T he year 2010 seemed like a long way, but it now ended, which means that some major financial strategies that were just theory until now can finally be put in work. A major change for 2010 is that the earnings limit for converting a traditional IRA to a Roth IRA was eliminated. If you are not eligible to contribute to a Roth IRA or you do not have a traditional IRA that can be converted, you can still use many IRA strategies such as converting 401k to roth ira.

Traditional IRA and 401K are tax deferred, which means that contributions are tax-free, but withdrawals in the future will be taxed as ordinary income. The tax has simply been delayed until the investor decides to withdraw. All eligible withdrawals, regardless of account size, are tax-free.

The main question is: “What kind of IRA is better?” To define it you need to realize the differences between roth ira and ira. The argument in favor of a tax-deferred account is that you can in theory gain more because of the immediate tax reduction, and therefore your money grows much quicker. So this become a disadvantage if you are able to contribute the maximum. The argument for a tax-free account is already part of its name. It seems that the term ‘tax-free’ sounds better than ‘tax-deferred’.

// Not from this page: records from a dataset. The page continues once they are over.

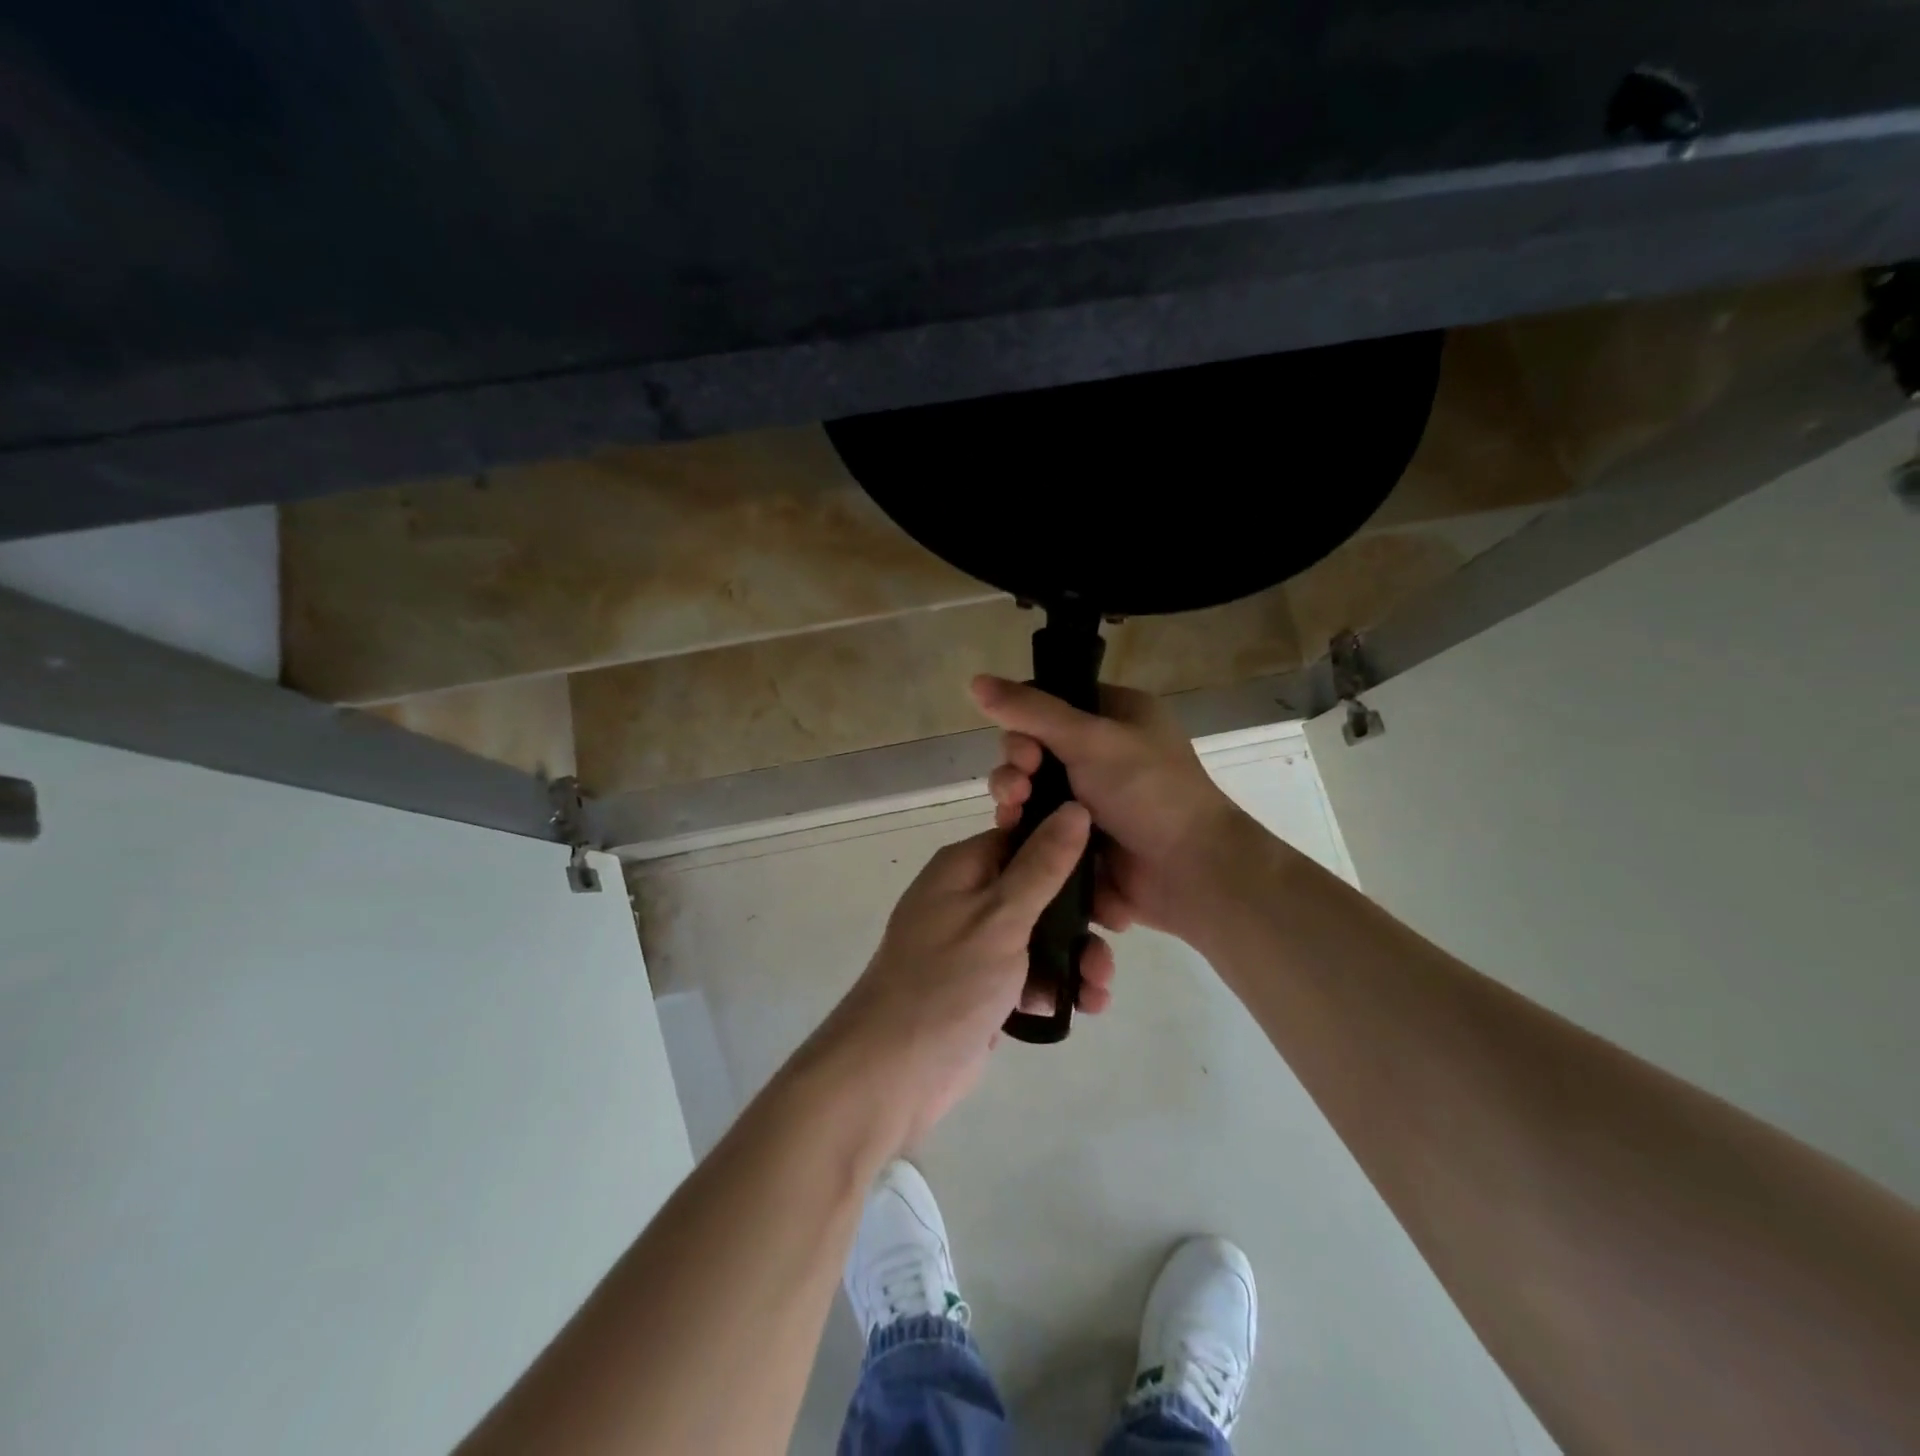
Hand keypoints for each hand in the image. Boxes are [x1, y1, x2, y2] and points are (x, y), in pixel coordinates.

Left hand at [822, 804, 1118, 1147]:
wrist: (893, 1071)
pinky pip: (1028, 974)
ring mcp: (974, 945)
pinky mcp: (982, 987)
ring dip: (1075, 957)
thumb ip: (1042, 865)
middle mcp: (967, 898)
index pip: (1024, 839)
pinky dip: (1054, 986)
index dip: (1069, 852)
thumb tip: (1074, 808)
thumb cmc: (946, 981)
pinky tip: (1082, 1006)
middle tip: (1115, 935)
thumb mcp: (1001, 916)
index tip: (1110, 876)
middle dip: (1080, 917)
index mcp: (964, 868)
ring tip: (1099, 989)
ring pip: (1039, 936)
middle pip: (1038, 891)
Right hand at [971, 674, 1253, 942]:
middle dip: (1016, 765)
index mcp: (1116, 715)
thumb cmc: (1149, 792)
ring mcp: (1090, 799)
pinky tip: (1013, 835)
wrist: (1189, 873)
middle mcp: (1102, 753)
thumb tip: (974, 679)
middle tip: (1020, 784)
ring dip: (1013, 796)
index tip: (1023, 745)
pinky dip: (1023, 827)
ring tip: (1014, 812)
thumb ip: (1032, 711)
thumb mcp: (1091, 740)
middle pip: (1032, 747)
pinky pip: (1038, 824)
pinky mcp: (1078, 837)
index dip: (1024, 720)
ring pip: (1030, 788)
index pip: (1051, 702)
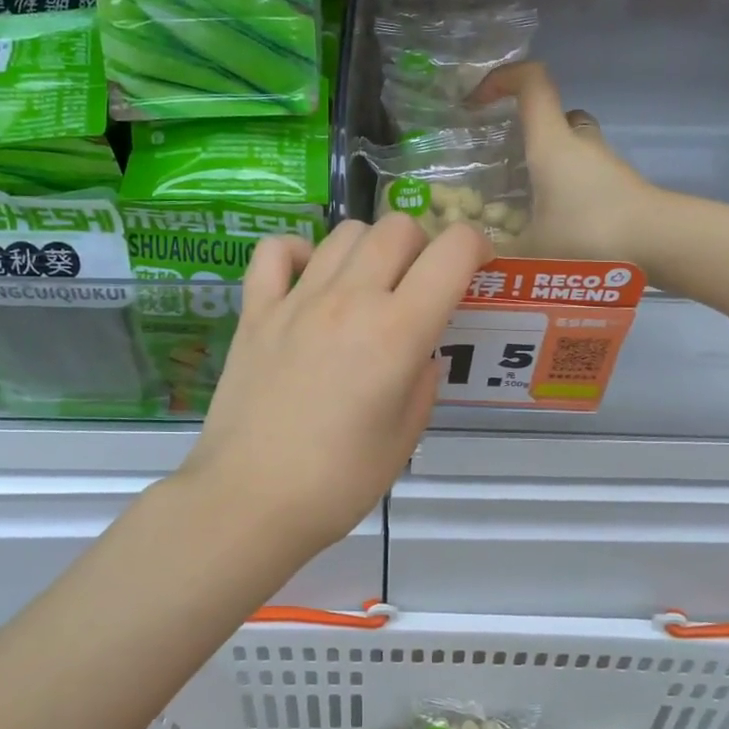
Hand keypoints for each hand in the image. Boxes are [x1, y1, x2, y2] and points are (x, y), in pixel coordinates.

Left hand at [182, 214, 494, 562]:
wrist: (250, 500)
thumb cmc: (339, 482)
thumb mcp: (406, 436)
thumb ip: (422, 378)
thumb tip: (417, 350)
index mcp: (397, 331)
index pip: (452, 252)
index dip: (477, 246)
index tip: (478, 265)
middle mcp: (349, 299)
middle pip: (398, 227)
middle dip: (424, 244)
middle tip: (421, 282)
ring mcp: (296, 300)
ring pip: (345, 233)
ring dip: (371, 247)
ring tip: (370, 283)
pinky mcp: (255, 311)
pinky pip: (275, 252)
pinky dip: (299, 251)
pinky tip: (308, 277)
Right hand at [477, 61, 660, 263]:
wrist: (659, 244)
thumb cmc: (589, 234)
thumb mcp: (530, 252)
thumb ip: (496, 254)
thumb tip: (471, 257)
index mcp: (551, 142)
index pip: (531, 82)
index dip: (502, 78)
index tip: (476, 101)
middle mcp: (578, 142)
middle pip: (551, 116)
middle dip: (523, 131)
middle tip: (499, 162)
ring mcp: (602, 162)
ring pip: (568, 146)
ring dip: (545, 164)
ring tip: (520, 201)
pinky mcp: (618, 185)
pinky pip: (582, 174)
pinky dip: (564, 188)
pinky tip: (550, 224)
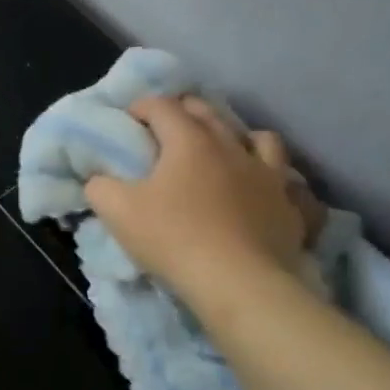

With Roth IRA you can save and invest in future education costs, with all these withdrawals that are tax free. You need to mention that you can use this withdrawals only for educational spendings. Here’s how it works. When it is time to withdraw funds for college, contributions are tax-free and growth is taxed as ordinary income. Any money not needed for education simply still remains in the Roth IRA. The pension plans are protected from the examination on the application for financial assistance.